## Actions to take
[a] In the earnings call transcript, what was Docebo's total revenue for the third quarter?
[b] Pick up the earnings call transcript after its last sentence and keep it going.

## Supplied text
We believe this will be an exciting growth vector for us in the years to come, and we are increasing our investment to expand our partnership program further, and we share more details in the coming quarter. Lastly, when we spoke last quarter, I touched on some of our intention and effort around ESG, and this is a journey that we are very focused on moving forward. I'm honored that Docebo was recognized in the third quarter for its CSR efforts with the 2021 Tech Cares Award from TrustRadius for empowering women in technology with growth opportunities. Instilling a culture of caring is extremely important to our organization, and it is also an important factor in how we attract and retain the best talent.
We have a number of internal initiatives underway, including Docebo Green Ambassador, Docebo Pride, Docebo Women's Alliance, webinars for inclusion and diversity, recognition of World Mental Health Day, and the Day of Truth and Reconciliation, among just a few. I'm proud of the team effort in bringing the environment, diversity, equality, and inclusion to the forefront of our effort as a company. With that, I will now pass the call to Sukaran to speak to the financials.
Thank you, Claudio, and good morning, everyone. For those interested, a detailed breakdown of our financial results for the three and nine months ended September 30, 2021 can be found in our press release, MD&A, and financial statements, which are now available on our website and are also filed on SEDAR and EDGAR. The slide deck accompanying this earnings call was made available on our investor relations website this morning. For those who want to follow along, I'm starting my remarks on slide four. The strong momentum that we demonstrated in the first half of the year continued in the third quarter, with total revenue for the period growing to $27.1 million, an increase of 68% from the prior year.
Subscription revenues were $25.1 million, representing 93% of total revenue for the quarter and up 66% from the prior year same quarter. Professional services revenue in the third quarter were $2 million, an increase of 102% from the prior year period. As Claudio noted, the $10.2 million net ARR added in the third quarter was the highest ever for Docebo and continued the robust trend of quarterly net ARR additions, as shown in slide four. At the end of the third quarter, we had $103.5 million in ARR, an increase of 60% over the $64.6 million in ARR at the end of third quarter of 2020.
With 2,636 customers at the end of the third quarter of 2021, our company-wide average contract value, or ACV, increased to $39,000, up 23% from $32,000 at the end of the third quarter of 2020. This quarter, ACV from new customers grew to approximately $59,000, compared to approximately $46,000 in the second quarter. Nearly 80% of our new logo and cross-sell contracts were multi-year deals. One of the underlying trends that we were excited to see this quarter was the broad-based growth in enterprise deals. Almost half of the ARR generated for new logos this quarter came from deals over $100,000, and there were no deals over seven figures in value.

## Supplied data
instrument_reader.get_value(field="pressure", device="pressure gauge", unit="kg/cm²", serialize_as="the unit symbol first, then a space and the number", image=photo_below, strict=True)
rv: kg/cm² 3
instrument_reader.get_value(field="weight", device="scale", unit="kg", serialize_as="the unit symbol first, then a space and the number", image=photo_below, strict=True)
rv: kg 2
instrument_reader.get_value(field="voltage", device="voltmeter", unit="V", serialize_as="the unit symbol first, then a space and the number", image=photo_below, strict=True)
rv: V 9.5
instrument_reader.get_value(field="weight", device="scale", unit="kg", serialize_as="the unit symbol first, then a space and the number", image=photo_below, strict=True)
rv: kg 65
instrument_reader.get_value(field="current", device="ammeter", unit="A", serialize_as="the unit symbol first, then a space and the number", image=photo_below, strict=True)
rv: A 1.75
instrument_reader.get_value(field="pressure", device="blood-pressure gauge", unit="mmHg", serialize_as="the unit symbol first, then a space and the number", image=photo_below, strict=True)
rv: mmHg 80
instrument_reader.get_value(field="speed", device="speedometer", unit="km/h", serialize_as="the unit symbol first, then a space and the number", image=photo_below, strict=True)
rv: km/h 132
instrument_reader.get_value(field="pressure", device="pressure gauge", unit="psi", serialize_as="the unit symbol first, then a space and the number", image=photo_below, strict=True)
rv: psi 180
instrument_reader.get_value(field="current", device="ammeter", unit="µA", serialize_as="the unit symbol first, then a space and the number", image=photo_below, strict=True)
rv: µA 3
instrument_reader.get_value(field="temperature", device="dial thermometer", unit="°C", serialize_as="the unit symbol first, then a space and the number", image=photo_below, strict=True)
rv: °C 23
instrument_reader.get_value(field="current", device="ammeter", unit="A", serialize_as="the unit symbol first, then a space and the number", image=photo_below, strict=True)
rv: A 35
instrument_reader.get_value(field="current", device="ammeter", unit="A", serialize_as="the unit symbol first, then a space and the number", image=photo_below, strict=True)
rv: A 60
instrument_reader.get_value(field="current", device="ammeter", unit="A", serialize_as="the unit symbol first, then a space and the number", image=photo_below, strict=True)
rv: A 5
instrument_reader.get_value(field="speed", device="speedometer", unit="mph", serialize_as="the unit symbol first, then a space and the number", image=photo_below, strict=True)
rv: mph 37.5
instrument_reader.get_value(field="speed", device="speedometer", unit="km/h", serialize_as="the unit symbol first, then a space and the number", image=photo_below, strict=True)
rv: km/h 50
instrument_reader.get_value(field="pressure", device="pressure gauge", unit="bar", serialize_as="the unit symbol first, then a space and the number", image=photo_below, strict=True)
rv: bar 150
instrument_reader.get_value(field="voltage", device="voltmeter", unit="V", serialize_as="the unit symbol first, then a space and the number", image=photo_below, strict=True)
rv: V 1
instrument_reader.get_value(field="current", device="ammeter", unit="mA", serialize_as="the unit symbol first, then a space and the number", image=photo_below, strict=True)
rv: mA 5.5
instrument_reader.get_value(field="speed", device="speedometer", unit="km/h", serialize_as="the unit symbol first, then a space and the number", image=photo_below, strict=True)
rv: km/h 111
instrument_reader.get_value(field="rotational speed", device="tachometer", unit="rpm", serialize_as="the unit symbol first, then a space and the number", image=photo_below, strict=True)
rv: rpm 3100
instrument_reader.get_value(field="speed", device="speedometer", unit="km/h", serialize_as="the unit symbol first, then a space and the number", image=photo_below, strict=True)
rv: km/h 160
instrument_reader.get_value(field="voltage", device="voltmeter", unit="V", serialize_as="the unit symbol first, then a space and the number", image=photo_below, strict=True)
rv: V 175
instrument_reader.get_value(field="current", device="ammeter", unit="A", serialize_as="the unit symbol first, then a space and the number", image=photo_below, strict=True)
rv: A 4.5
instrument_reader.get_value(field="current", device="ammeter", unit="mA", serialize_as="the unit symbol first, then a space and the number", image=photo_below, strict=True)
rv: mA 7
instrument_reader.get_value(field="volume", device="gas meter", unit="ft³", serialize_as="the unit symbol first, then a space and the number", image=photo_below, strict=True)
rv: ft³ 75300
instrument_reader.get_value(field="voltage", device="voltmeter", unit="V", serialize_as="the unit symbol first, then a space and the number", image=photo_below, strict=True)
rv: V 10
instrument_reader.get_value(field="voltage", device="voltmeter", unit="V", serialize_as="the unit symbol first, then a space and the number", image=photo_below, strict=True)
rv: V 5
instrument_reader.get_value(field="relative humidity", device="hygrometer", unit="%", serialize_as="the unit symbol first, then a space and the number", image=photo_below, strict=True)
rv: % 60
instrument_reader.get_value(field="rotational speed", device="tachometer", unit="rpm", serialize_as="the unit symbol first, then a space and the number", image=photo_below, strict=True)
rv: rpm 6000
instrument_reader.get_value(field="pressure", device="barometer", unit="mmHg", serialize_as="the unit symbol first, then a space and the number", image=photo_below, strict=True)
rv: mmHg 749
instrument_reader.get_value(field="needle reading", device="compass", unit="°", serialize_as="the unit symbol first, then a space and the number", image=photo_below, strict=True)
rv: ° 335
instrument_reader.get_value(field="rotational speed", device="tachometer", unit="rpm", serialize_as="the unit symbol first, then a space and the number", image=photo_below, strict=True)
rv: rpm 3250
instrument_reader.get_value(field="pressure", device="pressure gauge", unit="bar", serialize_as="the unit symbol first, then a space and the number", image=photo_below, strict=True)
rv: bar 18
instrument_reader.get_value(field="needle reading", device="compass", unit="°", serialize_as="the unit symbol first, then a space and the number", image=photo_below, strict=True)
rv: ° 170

## Answers for the tasks
[a] $27.1 million

[b]
To further emphasize the breadth of our enterprise wins, the quantity of deals signed valued over $100,000 in ARR was almost double when compared to the second quarter. Overall, we are very pleased with the direction that our KPIs are trending, reflecting the continued progress in executing our growth strategy. Moving on to slide five. The gross profit margin for the third quarter was 79% of revenue, which compares to 80% for the second quarter. The slight reduction in gross profit margin is the result of the investments we've made this year in our customer success and professional services team to facilitate the rollout of our multi-product strategy and to further enhance customer support. To be clear, these costs primarily relate to staffing, and we expect to gain leverage on these investments as our revenue scales.
We expect to return to low 80% – 80%+ growth profit margin levels in the next several quarters. On slide six, you can see a summary of our operating expense lines. Total operating expense for the third quarter increased to $19.9 million compared to $13.9 million for the prior year period. Included in the $19.9 million of operating expenses is a foreign exchange gain of $4.8 million that relates primarily to the cash on our balance sheet and is therefore, for the most part, unrealized. Operating costs, excluding this gain, were $24.7 million, slightly higher than the $23.6 million in operating costs reported on a comparable basis in the second quarter of 2021.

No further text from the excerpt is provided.